**Short problem:** Could you give the items again, from their first line through the line holding "common name: Banded dye-murex", inclusive, with "scientific name" swapped for "species" and everything else unchanged?

**Data supplied:**
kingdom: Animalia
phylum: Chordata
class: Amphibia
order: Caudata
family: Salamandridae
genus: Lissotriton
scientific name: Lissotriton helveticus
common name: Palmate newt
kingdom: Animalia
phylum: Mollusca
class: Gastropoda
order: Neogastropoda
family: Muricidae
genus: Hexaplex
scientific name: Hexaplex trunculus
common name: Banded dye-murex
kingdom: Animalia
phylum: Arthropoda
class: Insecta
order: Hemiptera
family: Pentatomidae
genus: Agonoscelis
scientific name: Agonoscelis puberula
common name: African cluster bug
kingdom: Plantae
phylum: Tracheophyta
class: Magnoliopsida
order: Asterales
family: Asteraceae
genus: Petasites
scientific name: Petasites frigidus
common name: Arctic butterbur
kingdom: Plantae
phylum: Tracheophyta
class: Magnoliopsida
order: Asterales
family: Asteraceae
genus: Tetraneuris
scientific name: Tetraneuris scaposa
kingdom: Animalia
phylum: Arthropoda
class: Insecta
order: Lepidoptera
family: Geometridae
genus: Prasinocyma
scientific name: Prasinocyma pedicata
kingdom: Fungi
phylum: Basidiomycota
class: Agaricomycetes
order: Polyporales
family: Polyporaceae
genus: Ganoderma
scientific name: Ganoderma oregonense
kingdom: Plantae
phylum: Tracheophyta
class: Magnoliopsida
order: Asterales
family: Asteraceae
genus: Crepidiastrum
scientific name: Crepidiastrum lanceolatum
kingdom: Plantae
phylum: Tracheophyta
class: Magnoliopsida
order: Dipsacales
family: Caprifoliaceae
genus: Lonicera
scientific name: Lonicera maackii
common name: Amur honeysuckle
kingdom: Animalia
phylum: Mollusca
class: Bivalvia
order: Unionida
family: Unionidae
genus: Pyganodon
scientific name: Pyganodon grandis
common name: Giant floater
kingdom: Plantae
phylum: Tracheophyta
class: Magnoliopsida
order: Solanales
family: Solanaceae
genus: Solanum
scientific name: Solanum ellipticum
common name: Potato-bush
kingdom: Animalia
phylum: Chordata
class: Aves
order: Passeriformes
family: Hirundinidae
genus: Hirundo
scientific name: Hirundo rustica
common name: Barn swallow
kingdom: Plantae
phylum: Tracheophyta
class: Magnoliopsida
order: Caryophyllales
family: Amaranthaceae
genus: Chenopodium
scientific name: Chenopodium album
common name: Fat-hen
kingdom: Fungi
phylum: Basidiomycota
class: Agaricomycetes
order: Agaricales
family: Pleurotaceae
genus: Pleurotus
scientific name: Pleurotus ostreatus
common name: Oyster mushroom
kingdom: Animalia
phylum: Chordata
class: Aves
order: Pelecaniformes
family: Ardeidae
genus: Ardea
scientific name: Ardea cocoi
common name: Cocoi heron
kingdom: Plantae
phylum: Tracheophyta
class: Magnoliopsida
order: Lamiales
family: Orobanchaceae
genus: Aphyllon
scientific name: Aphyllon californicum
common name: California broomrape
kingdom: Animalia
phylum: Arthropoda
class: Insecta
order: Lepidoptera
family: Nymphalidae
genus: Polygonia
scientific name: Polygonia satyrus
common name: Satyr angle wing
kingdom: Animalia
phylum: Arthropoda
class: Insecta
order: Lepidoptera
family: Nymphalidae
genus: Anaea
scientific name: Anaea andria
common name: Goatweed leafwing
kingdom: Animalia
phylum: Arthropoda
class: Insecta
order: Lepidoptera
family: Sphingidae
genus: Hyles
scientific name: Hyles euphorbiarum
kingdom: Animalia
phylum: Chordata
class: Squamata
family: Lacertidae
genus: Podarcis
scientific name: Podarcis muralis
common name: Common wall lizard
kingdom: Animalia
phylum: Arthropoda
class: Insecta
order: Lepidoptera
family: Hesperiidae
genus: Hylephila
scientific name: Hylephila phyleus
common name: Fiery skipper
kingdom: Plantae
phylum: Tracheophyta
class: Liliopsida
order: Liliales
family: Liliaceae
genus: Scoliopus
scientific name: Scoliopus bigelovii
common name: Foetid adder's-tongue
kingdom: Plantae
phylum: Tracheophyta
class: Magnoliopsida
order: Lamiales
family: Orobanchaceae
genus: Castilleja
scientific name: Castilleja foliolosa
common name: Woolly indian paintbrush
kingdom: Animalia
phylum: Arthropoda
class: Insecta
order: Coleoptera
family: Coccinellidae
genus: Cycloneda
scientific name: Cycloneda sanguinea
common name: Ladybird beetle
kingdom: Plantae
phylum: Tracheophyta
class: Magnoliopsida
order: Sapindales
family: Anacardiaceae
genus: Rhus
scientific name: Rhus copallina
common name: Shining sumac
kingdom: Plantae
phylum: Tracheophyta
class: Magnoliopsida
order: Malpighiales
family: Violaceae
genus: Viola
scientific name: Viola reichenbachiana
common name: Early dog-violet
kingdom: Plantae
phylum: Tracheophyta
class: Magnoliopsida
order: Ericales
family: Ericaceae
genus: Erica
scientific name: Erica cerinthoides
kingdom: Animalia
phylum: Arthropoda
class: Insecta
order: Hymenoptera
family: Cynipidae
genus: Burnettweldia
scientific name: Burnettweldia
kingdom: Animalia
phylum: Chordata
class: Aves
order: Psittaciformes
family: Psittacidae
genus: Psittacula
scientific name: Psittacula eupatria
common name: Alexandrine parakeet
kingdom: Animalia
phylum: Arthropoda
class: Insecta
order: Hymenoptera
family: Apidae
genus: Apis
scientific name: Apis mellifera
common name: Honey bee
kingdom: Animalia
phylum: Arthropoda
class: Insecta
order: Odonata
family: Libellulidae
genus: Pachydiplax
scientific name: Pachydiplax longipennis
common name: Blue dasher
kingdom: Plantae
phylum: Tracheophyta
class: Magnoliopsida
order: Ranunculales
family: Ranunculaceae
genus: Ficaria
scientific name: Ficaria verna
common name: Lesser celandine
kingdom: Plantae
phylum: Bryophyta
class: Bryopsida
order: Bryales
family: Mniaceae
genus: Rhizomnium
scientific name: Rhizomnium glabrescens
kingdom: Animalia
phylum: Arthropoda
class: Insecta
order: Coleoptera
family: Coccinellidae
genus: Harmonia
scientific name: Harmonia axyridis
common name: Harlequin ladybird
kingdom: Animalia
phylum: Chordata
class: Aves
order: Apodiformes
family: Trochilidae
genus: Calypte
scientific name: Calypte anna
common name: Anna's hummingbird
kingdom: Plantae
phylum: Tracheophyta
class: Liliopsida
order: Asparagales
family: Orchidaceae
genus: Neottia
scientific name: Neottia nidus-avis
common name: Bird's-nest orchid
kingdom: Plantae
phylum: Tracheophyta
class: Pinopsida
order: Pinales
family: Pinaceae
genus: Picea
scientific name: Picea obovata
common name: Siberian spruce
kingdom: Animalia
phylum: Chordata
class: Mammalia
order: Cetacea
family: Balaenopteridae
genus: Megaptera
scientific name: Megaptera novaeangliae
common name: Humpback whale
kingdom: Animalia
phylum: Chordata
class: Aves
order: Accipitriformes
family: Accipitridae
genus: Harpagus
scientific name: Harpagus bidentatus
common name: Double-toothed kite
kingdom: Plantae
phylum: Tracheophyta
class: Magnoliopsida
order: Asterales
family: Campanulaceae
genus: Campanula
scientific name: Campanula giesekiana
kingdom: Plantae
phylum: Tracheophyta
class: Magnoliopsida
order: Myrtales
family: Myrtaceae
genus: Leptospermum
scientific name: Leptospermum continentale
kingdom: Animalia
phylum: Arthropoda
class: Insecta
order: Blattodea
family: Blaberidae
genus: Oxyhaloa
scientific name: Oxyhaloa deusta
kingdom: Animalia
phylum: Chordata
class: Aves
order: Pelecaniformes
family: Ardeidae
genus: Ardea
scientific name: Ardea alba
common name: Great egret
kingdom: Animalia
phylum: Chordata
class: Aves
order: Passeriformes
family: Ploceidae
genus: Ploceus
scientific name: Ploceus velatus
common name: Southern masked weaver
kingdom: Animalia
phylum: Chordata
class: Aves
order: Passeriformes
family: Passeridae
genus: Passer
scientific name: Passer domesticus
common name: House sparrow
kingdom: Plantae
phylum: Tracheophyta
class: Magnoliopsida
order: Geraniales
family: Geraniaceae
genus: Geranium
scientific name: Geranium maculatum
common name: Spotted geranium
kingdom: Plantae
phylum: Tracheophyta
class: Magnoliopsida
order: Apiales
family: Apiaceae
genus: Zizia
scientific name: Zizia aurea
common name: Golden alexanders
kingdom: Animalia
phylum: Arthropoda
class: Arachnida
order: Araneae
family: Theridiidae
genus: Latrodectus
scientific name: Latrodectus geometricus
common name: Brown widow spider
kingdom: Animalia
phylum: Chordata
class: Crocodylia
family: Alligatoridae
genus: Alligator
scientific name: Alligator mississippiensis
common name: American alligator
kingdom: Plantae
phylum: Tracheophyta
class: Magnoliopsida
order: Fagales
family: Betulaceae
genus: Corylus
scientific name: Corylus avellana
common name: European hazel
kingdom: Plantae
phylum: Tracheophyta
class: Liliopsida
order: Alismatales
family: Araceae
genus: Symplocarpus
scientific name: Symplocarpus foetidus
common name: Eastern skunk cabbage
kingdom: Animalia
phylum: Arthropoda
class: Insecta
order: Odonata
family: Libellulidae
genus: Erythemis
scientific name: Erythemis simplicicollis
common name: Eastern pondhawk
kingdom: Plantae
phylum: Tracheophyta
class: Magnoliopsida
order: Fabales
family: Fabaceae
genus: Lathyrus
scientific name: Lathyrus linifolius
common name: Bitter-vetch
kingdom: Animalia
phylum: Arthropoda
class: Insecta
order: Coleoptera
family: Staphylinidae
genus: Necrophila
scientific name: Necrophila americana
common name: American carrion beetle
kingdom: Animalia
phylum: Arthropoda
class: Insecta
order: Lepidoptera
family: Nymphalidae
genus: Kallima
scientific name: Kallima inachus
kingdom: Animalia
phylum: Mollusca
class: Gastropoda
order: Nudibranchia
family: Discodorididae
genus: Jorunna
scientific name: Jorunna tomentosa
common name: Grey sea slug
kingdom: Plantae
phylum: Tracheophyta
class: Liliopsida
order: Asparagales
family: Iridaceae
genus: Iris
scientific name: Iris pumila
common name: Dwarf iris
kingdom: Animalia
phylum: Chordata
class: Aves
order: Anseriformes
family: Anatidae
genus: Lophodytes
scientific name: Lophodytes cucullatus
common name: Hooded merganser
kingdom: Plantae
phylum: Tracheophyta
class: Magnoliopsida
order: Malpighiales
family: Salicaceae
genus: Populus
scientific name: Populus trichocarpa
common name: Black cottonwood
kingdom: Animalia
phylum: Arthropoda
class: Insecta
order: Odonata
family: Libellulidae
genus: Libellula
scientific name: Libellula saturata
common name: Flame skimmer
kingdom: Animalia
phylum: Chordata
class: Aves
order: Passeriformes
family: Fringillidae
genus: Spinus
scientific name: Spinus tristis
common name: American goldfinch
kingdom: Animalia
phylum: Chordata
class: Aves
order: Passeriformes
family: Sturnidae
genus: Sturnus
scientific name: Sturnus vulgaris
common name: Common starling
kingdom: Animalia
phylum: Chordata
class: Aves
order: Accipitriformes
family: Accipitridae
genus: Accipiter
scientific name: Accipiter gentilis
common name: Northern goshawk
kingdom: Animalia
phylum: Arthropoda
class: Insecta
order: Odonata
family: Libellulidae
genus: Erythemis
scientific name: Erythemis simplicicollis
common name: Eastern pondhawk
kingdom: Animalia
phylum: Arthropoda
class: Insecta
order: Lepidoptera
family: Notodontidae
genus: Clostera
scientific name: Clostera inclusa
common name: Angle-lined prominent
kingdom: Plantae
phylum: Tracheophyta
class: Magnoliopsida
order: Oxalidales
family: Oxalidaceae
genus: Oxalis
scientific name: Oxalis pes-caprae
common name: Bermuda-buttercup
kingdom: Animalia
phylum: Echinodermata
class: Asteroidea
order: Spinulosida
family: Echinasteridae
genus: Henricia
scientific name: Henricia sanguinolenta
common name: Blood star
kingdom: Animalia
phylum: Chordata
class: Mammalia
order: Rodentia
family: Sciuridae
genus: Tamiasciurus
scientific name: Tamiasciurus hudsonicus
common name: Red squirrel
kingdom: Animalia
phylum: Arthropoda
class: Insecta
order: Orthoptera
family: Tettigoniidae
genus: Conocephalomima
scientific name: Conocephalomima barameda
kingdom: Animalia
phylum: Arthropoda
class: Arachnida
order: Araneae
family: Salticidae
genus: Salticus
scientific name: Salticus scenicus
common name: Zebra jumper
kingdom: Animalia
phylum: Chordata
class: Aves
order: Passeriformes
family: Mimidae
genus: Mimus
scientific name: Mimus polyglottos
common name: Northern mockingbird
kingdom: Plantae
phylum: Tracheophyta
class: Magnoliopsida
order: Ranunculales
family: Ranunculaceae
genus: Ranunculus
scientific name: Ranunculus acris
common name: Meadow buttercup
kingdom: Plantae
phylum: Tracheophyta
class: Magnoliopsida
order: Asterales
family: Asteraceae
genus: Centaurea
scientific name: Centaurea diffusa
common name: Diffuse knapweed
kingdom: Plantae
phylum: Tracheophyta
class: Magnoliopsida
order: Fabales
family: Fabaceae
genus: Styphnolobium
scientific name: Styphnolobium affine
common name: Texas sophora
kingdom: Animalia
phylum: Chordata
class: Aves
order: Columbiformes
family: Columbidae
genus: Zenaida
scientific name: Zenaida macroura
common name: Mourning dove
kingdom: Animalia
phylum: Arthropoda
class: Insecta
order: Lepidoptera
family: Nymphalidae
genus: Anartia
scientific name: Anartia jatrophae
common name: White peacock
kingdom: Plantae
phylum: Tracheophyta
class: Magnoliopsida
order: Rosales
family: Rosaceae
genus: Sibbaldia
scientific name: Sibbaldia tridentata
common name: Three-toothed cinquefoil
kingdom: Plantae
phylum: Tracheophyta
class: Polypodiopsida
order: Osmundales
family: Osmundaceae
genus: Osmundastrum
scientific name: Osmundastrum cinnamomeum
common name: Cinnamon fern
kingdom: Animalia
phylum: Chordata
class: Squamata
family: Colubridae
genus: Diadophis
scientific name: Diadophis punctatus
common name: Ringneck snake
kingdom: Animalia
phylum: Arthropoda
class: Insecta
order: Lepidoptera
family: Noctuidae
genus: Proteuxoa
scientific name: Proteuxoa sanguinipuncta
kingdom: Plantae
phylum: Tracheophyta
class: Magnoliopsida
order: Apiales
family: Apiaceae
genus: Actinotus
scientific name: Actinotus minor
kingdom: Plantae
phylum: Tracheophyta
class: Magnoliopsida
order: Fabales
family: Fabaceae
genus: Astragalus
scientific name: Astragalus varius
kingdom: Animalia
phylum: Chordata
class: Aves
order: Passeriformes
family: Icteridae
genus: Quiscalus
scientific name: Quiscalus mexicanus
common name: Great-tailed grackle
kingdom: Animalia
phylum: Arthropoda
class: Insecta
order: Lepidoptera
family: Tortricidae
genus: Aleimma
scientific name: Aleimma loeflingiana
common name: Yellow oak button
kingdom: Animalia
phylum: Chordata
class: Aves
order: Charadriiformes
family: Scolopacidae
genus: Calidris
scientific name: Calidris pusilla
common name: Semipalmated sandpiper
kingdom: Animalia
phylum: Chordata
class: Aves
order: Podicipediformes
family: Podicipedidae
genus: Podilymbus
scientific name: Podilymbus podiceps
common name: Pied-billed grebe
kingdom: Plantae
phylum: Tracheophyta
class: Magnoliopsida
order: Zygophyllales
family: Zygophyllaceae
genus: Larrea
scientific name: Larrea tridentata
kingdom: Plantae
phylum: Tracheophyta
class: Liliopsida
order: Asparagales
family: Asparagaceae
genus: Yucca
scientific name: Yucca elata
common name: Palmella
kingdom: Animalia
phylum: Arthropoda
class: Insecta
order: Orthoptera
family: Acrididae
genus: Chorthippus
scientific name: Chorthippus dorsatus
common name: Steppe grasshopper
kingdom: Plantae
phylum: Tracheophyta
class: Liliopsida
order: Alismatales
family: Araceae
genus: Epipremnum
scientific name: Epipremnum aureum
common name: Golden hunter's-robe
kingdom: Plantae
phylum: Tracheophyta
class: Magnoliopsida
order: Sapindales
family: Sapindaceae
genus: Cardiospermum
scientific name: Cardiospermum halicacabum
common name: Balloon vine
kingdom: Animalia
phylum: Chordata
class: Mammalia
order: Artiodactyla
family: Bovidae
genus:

**Final answer:**
kingdom: Animalia
phylum: Chordata
class: Amphibia
order: Caudata
family: Salamandridae
genus: Lissotriton
species: Lissotriton helveticus
common name: Palmate newt
kingdom: Animalia
phylum: Mollusca
class: Gastropoda
order: Neogastropoda
family: Muricidae
genus: Hexaplex
species: Hexaplex trunculus
common name: Banded dye-murex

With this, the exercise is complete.